Perineuronal nets in the rat medial prefrontal cortex alter hippocampal-prefrontal oscillations and reshape cocaine self-administration memories

记忆巩固 前额叶皮质 神经科学 海马体 帕尔瓦布明 心理学 海马结构 自我管理 有条件地点偏好 医学 药理学 上瘾 认知
作者
Jereme C. Wingert,Jonathan D. Ramos,Sebastian X. Reynolds,Angela E. Gonzalez,Rizelle Mae Rose,Deborah M. Hegarty,Sue A. Aicher,Lydia G. Bailey,Travis E. Brown,Atheir I. Abbas,Barbara A. Sorg
出处
期刊:The Journal of Neuroscience [Society for Neuroscience]

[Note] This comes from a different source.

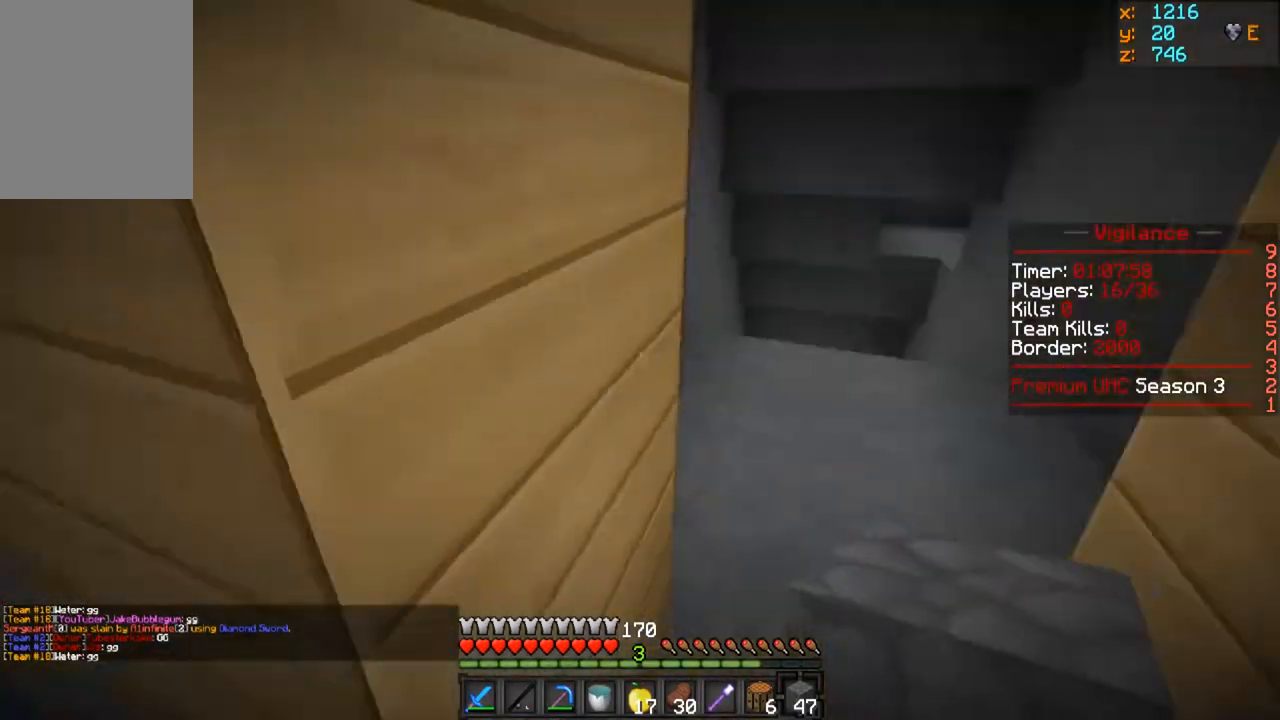
{"keys": ["w"], "mouse": [], "events": [[167, "w", "down"]]}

卷期号:: e0468242024-e0468242024
标识
DOI:10.1523/jneurosci.0468-24.2024
摘要

The medial prefrontal cortex (mPFC) is a major contributor to relapse to cocaine in humans and to reinstatement in rodent models of cocaine use disorder. Output from the mPFC is potently modulated by parvalbumin (PV)-containing fast-spiking interneurons, the majority of which are surrounded by perineuronal nets (PNNs). We previously showed that ABC treatment with chondroitinase ABC (ABC) reduced the consolidation and reconsolidation of a cocaine conditioned place preference (CPP) memory. However, self-administration memories are more difficult to disrupt. Here we report in male rats that ABC treatment in the mPFC attenuated the consolidation and blocked the reconsolidation of a cocaine self-administration memory. However, reconsolidation was blocked when rats were given a novel, but not familiar, type of retrieval session. Further, ABC treatment prior to, but not after, memory retrieval blocked reconsolidation. This same treatment did not alter a sucrose memory, indicating specificity for cocaine-induced memory. In naive rats, ABC treatment in the mPFC altered levels of PV intensity and cell firing properties. In vivo recordings from the mPFC and dorsal hippocampus (dHIP) during the novel retrieval session revealed that ABC prevented reward-associated increases in high-frequency oscillations and synchrony of these oscillations between the dHIP and mPFC. Together, this is the first study to show that ABC treatment disrupts reconsolidation of the original memory when combined with a novel retrieval session that elicits coupling between the dHIP and mPFC. This coupling after ABC treatment may serve as a fundamental signature for how to disrupt reconsolidation of cocaine memories and reduce relapse.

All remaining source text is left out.